ISLAMABAD: At least 275 children have died in the last eleven months due to an unabated drought and lack of health care facilities in a remote Sindh province district, home to thousands of minority Hindus in Pakistan.
The Tharparkar district, close to Indo-Pak border, is mostly a desert area where life depends on rains which were scanty for many months.
Sindh government has been under immense scrutiny over the issue. PPP patron-in-chief Bilawal Zardari Bhutto had issued show cause notices to Sindh Chief Minister Qaim Ali Shah and provincial Deputy Secretary General, Manzoor Hussain Wassan over the mishandling of the crisis.
Four more deaths, including that of a mother, have been reported from Tharparkar in the last two days.
The government has failed to clarify why the mortality rate has not yet subsided in the district.
A seven-member committee of doctors, headed by former Civil Hospital surgeon Jawahar Lal, recently inspected the district and taluka hospitals. However, they refused to share their findings.
“We have noted shortages and will be sending our report to the provincial government,” said Lal, who was removed from his position by Sindh Chief Minister in March this year when the district’s child mortality peaked.
Meanwhile, his replacement at the hospital, Shafqat Dahiri, shrugs off responsibility by reiterating the official stance, “The patients are mostly brought to us when they reach very critical condition.”

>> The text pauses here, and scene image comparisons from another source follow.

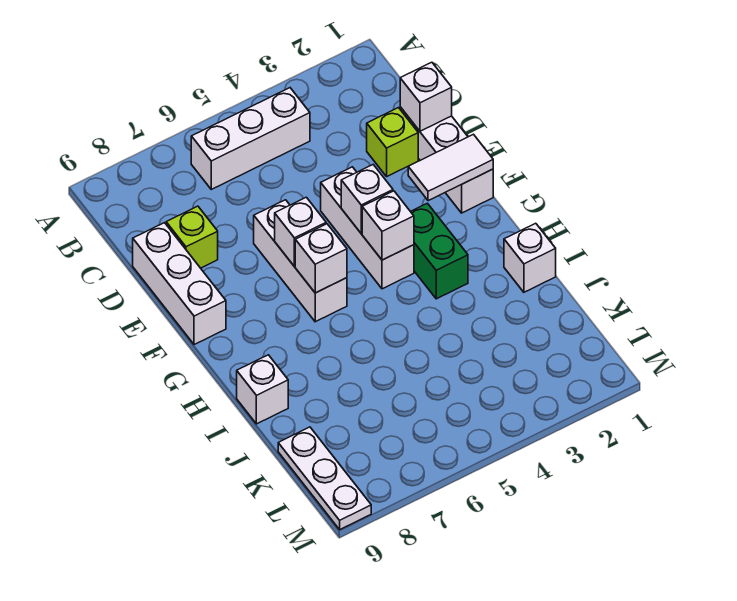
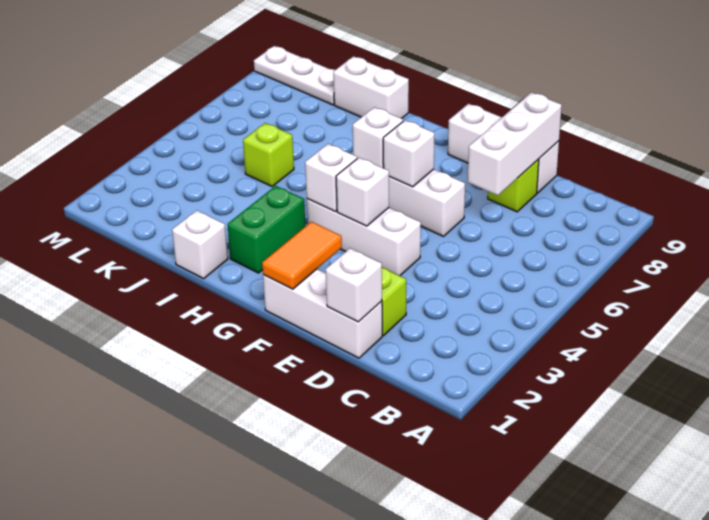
white 1x3 brick [191,88,310,189] -> white 1x3 brick moved to [468,92,562,195]
white 1x2 tile [408,134,493,201] -> orange 1x2 tile [262,222,342,289]
green 1x2 brick [411,203,468,299] -> green 1x2 brick turned to [228,186,305,273]
white 1x1 brick [237,355,288,424] -> white 1x2 brick [333,56,409,119]
none -> lime 1x1 brick [243,123,294,186]

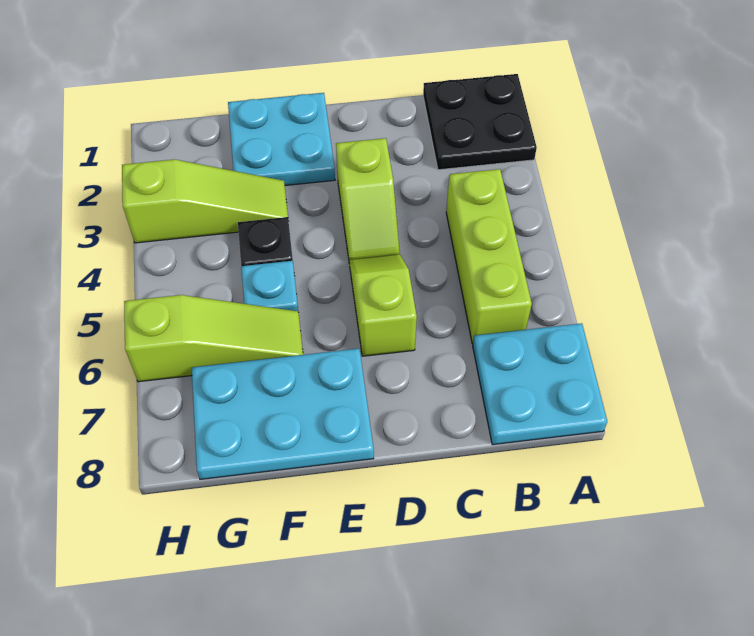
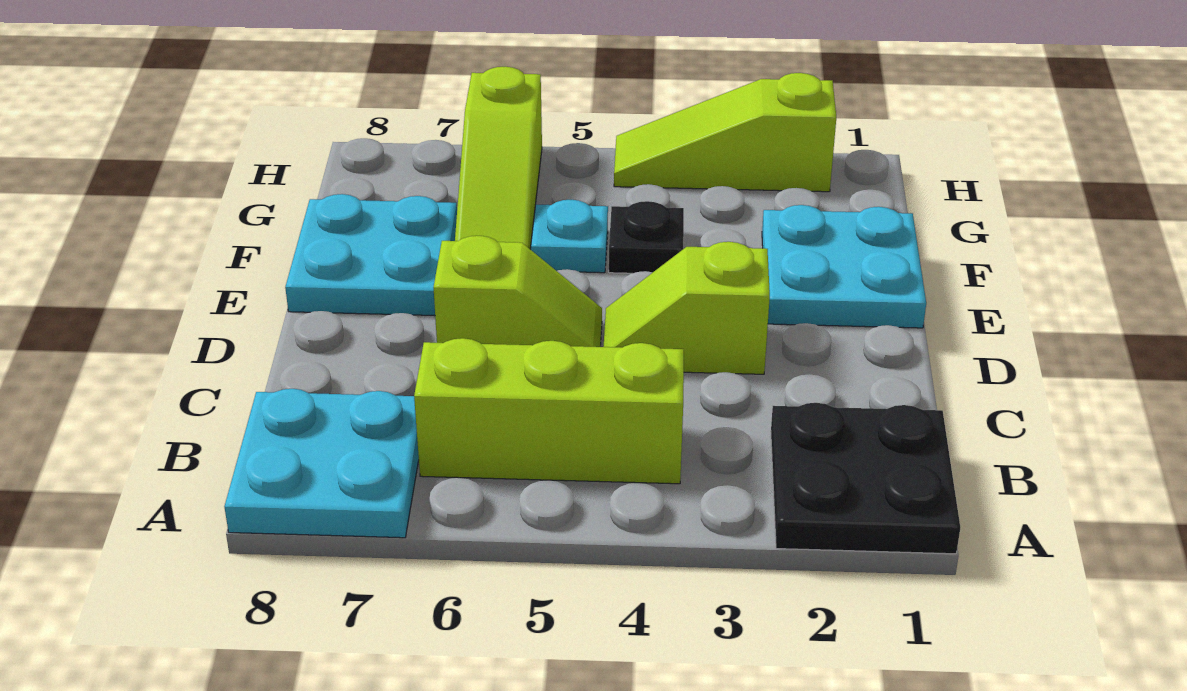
cyan 2x3 plate [192,349,374,479] -> cyan 2x2 plate [285,194,457,316]
lime 1x3 slope [122,159,288,243] -> lime 1x3 slope turned to [614,73,836,192]

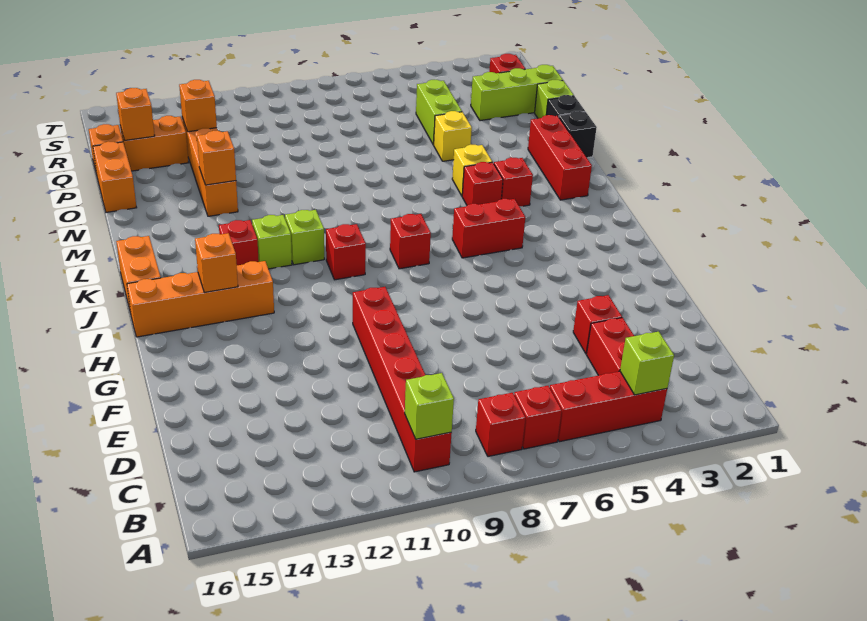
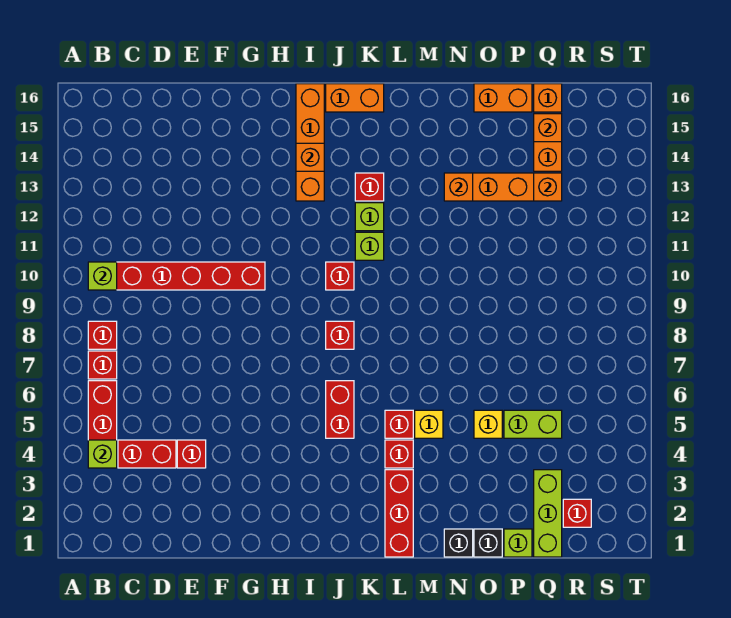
red 1x3 brick [528,115,592,200] -> red 1x3 brick turned to [385,470,413,557]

Haleem Adil Shaikh, the Pakistan Muslim League-Quaid leader who distributed relief goods and supplied water tankers to dozens of villages, said that official negligence had claimed hundreds of lives.
“The government should move beyond making statements and announcements. PPP leaders must conduct enquiries against the health, food and livestock ministers who oversaw the highly flawed calamity response,” he said.
The district administration has earlier submitted a list of 115 children who died between December 2013 and March 2014.
Tharparker has a large Hindu community, who form 35 per cent of its population according to 1998 census.